The Public Pension Solution

There is a financial time bomb that is set to explode on our towns, cities, counties, states, and Federal government.  It’s like a terrorist attack without the violence, but it will have the same or even more destructive effect on our society.   The “bomb” is public pensions and medical benefits.  This is a zero sum game, where either our tax rates will have to double or even triple, or public sector employees will have to accept that their retirement and medical benefits will become aligned with those of the taxpayers who fund them.  There is a solution, and it will be gut wrenching but it is necessary, and an example is outlined it below.

Before I describe the solution, let me just make sure I illustrate the size of the problem.  The National Bureau of Economic Research estimates the unfunded public sector pension liability at $3.23 trillion.  This means that at current tax rates (indexed for inflation), and current committed retirement expenses, we need to raise $3.23 trillion ADDITIONAL tax dollars to fund these pensions.  This is $10,000 for every man, woman, and child in America.  As these pensions hit the books of our governments at all levels we will see annual tax increases not of 1, 2, or 3%, but more like 15, 18, or 20%.  If not fixed, we will surely see an uprising equal to or greater than what we have seen in Europe in the last few months, and financial disaster will hit our country.

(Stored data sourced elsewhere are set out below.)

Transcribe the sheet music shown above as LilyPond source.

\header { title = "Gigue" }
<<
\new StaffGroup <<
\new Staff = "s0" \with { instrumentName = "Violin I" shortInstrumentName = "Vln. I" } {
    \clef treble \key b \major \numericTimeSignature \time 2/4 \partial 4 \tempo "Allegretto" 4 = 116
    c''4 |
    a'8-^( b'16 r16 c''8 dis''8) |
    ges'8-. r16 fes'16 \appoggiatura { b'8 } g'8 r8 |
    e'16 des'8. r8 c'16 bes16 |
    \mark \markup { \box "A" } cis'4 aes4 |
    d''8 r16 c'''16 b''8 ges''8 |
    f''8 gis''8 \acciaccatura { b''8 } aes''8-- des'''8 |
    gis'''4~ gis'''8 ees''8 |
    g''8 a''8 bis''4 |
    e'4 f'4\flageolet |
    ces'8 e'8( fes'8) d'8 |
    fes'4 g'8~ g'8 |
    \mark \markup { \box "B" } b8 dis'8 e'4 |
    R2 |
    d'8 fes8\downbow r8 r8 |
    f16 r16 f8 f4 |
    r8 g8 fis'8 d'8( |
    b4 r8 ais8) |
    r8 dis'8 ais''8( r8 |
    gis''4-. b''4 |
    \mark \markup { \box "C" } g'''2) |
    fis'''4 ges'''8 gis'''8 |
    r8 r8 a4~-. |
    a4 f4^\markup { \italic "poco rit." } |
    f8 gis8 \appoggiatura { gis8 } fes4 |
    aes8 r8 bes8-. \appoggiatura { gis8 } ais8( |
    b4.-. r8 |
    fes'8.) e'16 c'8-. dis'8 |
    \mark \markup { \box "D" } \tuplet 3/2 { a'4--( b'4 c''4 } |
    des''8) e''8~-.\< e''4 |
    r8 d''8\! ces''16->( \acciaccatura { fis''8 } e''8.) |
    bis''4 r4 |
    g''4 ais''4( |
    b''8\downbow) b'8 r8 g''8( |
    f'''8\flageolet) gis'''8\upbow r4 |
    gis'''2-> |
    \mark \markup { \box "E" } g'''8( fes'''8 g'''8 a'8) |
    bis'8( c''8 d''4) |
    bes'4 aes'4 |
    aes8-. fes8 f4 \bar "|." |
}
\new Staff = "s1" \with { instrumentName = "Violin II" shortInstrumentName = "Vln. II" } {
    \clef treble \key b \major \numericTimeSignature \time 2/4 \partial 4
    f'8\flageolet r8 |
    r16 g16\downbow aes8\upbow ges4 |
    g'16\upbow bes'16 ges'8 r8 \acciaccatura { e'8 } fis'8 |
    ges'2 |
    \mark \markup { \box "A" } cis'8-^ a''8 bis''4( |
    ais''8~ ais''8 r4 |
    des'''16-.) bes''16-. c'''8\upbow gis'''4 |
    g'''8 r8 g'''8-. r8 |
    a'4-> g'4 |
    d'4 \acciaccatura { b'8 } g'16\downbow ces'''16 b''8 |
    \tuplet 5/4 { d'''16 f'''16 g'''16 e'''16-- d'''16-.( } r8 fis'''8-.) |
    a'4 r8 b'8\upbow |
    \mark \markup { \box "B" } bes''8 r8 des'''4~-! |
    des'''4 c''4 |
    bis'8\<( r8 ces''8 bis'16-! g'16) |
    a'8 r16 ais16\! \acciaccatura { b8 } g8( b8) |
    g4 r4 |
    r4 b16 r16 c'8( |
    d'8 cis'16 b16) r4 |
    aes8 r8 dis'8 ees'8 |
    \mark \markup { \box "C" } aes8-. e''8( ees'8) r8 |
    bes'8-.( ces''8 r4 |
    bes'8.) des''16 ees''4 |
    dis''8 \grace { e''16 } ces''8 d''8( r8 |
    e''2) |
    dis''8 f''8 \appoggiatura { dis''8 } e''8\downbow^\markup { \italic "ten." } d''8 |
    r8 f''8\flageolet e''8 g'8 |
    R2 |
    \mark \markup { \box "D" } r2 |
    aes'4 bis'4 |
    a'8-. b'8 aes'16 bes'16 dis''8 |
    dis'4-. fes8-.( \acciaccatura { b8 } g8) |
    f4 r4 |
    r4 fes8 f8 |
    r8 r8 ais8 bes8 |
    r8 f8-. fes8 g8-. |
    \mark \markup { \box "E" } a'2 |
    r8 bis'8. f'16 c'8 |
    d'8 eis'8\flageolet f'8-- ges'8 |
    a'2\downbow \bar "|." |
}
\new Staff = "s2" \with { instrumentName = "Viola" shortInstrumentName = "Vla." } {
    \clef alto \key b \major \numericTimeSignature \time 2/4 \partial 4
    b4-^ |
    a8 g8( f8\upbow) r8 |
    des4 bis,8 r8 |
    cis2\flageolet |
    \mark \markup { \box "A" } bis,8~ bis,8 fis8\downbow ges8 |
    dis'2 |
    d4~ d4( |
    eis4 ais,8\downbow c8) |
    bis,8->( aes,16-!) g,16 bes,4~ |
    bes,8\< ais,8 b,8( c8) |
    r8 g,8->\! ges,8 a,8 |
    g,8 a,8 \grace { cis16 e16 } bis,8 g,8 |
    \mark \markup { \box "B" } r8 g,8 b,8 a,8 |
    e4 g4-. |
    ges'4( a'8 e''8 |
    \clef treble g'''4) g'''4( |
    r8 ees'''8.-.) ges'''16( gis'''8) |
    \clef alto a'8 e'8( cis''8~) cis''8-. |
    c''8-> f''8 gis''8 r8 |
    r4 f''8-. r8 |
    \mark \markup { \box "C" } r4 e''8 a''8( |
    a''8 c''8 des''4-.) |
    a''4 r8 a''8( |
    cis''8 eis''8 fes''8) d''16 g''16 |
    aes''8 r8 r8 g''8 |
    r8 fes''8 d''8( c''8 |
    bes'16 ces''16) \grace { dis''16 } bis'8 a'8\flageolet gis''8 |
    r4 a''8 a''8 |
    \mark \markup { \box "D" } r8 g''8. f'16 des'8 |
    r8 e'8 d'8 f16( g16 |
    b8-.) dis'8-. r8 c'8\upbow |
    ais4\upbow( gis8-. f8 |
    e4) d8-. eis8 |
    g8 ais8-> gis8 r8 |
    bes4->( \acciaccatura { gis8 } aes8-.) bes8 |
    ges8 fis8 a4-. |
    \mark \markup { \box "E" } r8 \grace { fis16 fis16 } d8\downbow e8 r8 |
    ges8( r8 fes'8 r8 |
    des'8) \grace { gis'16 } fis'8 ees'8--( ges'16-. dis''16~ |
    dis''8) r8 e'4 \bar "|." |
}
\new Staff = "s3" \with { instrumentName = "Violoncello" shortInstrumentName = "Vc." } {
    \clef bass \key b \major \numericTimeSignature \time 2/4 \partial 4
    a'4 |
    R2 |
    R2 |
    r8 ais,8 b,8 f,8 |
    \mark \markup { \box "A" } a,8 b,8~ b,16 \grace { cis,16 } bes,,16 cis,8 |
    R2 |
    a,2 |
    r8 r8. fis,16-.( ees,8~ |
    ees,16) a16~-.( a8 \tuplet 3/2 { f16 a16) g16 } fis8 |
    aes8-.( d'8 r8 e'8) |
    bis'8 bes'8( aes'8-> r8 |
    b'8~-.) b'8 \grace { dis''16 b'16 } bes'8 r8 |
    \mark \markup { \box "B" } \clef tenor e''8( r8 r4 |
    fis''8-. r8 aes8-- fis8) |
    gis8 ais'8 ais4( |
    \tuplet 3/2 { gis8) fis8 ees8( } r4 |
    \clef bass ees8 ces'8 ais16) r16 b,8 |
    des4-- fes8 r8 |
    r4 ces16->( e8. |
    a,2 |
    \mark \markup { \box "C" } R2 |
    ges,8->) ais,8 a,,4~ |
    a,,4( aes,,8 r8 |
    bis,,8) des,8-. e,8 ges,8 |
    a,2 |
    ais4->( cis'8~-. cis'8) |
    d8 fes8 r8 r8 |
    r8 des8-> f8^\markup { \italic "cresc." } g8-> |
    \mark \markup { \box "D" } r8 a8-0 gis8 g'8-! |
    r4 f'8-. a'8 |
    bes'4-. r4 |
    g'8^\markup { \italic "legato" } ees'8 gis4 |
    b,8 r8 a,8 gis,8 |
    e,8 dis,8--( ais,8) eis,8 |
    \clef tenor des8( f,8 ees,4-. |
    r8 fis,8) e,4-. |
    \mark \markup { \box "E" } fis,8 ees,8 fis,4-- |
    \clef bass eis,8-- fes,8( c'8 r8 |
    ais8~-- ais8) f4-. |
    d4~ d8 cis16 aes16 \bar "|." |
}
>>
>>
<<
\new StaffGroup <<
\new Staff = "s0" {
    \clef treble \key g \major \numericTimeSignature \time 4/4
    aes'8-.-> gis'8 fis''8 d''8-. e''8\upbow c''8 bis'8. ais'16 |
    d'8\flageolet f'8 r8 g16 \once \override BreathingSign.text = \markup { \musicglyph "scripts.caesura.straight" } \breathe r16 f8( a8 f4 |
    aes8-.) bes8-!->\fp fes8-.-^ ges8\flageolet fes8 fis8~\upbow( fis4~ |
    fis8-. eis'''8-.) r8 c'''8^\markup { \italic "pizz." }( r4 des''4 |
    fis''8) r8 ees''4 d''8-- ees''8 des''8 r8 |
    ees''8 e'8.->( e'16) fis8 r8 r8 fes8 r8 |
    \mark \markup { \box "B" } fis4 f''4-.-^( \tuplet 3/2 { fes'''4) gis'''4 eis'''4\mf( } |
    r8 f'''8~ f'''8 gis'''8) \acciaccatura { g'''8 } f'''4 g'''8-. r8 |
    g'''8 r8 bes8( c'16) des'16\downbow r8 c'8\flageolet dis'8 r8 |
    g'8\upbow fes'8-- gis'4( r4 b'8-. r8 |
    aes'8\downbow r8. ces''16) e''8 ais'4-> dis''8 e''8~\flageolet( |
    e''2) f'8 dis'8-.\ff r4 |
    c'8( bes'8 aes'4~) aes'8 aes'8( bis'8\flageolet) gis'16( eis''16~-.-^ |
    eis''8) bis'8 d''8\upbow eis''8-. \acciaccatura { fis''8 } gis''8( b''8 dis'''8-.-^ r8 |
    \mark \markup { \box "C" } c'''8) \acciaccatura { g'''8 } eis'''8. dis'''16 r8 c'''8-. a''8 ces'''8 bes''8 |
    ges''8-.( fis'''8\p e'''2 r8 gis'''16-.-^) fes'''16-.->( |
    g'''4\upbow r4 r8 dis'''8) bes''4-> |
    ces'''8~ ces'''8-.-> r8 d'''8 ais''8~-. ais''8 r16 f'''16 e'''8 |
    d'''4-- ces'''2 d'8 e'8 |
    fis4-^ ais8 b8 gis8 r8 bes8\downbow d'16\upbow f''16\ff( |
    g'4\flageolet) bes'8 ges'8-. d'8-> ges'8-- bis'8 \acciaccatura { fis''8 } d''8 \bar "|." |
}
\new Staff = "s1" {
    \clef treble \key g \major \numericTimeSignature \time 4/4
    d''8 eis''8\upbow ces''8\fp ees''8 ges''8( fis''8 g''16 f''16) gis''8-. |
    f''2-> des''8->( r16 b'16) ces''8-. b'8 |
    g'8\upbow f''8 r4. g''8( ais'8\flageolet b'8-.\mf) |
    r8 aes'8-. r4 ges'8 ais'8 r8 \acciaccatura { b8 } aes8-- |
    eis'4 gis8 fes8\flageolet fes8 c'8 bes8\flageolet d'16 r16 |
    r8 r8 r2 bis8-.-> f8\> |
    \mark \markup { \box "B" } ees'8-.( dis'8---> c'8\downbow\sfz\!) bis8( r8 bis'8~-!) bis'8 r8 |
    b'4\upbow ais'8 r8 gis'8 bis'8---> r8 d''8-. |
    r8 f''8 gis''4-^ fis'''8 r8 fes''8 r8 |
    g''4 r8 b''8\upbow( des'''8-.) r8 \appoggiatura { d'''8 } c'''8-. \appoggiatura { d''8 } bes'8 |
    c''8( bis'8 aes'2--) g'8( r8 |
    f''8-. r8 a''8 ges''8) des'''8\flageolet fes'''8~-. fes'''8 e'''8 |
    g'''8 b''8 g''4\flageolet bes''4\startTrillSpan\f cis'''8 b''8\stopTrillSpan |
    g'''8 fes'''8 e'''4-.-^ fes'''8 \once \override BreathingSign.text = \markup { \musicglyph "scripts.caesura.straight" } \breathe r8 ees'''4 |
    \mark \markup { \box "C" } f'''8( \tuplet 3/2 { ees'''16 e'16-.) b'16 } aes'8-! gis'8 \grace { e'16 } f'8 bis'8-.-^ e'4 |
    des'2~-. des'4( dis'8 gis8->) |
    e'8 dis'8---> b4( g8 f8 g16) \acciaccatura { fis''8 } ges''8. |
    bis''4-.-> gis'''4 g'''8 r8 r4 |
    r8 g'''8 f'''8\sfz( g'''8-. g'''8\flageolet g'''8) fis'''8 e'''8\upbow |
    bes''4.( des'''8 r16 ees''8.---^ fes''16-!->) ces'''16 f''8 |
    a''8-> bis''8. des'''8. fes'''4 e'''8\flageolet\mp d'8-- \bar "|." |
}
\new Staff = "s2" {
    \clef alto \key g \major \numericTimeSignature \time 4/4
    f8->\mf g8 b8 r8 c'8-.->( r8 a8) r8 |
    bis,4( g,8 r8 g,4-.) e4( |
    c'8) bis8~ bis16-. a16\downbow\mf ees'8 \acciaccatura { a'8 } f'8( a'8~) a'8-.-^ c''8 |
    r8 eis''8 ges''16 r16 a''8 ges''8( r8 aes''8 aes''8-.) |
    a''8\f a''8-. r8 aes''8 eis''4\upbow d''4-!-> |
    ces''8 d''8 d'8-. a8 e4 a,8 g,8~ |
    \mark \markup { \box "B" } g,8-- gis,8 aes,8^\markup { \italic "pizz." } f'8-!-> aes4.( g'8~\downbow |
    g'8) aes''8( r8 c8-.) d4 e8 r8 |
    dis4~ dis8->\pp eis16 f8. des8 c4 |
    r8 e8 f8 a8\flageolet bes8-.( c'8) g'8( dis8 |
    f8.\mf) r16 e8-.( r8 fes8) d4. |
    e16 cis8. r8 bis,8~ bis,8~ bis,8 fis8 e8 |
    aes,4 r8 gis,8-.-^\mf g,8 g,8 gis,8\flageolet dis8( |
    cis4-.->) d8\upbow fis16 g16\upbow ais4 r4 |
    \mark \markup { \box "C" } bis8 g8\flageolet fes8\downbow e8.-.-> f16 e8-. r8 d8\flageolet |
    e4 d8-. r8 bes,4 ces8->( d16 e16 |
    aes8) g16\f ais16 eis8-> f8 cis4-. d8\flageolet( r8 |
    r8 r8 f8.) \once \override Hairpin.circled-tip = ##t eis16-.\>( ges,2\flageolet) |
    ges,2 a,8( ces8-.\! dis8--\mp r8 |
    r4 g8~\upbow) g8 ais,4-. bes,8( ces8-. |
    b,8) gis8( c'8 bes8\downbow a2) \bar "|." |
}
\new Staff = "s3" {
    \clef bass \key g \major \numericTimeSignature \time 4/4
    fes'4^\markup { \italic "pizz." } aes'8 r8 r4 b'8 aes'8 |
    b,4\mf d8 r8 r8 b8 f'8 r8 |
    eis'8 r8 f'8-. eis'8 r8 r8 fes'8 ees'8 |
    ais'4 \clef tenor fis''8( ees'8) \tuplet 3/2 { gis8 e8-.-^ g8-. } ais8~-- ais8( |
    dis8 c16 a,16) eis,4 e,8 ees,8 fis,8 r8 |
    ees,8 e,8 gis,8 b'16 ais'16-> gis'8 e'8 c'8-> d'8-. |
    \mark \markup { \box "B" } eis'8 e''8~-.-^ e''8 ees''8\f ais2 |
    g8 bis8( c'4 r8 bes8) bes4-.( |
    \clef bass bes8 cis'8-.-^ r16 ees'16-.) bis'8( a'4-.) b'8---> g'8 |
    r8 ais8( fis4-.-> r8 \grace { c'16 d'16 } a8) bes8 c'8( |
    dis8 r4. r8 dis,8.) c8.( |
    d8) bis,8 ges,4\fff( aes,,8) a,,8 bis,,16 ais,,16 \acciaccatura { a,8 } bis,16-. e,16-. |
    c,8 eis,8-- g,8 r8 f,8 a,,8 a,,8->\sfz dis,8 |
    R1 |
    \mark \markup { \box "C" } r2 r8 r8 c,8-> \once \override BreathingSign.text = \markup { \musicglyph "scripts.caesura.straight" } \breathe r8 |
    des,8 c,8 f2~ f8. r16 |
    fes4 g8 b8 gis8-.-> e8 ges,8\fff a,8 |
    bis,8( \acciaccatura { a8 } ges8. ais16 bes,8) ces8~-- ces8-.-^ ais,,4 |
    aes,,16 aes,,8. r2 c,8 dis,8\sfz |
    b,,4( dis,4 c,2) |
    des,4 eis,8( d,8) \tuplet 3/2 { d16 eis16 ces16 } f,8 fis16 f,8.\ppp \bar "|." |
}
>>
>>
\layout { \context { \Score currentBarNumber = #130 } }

And one more precursor to the solution.  Public sector pensions are, almost in their entirety, wildly out of line with that of the private sector.  They are so generous that, for instance, your average private sector worker would have to put $2 million into their 401k account in order to generate the same retirement payment as a local police officer, fireman, or non-management bureaucrat. If you were a teacher in New Jersey or New York and retired, your retirement payment is approximately equivalent to what a private sector citizen would generate from a $3 million 401k. Think about this.  A New Jersey teacher contributes nothing to retirement, while a first line manager has to put in $3 million.

Now on to the solution, which is based on principles that have been used and implemented across the private sector beginning about 15 years ago.  Public sector employees may see this and scream, but if so they should keep in mind that this is what the vast majority of taxpayers (who fund public sector pensions!) went through and it’s way overdue for them, and it is a fiscal necessity.

1.  Employees within 7 years of retirement:  No changes to their retirement age.  However, these employees should contribute 5% of the cost of their medical insurance for the remainder of their active careers and in retirement.

2.  Employees 8-12 years from retirement:  Increase retirement age to 60, or 25 years of service (this will be particularly challenging for many police officers who, believe it or not, are eligible for retirement after just 20 years of service). These employees should contribute 5% of the cost of their medical insurance from now until death.  Each year employers contribute 2% of an employee’s annual salary to their 401k plan (this is on top of, not extracted from, their salary), the employee funds the rest.

3.  Employees 12 years or more from retirement age:  Increase retirement age to 65, or 30 years of service.  They should contribute 5% of their medical insurance costs as active employees and in retirement.  Employers contribute 2% of salary to their 401k plan (as described above) and the employee funds the rest.

If we do not take actions similar to these we will see a crisis, and the longer we take to act, the more likely a crisis is to occur.  This is because each day that goes by that we don’t change the liability, more and more employees will be retiring and burdening the system.

We have seen some communities claim that they are attacking this problem because new employees are hired with less generous benefits.  But this is not enough.  New employee retirement benefits won’t kick in for 20-25 years.   By then the bombs will have exploded, this needs to be applied to active employees.

And when public sector employees scream, and they most surely will (as we in the private sector did), just pull out the details of your retirement plan and show it to them, and ask them to explain why it is that you are paying for their salary and benefits, and your benefit plans are equal to or worse than what is proposed above.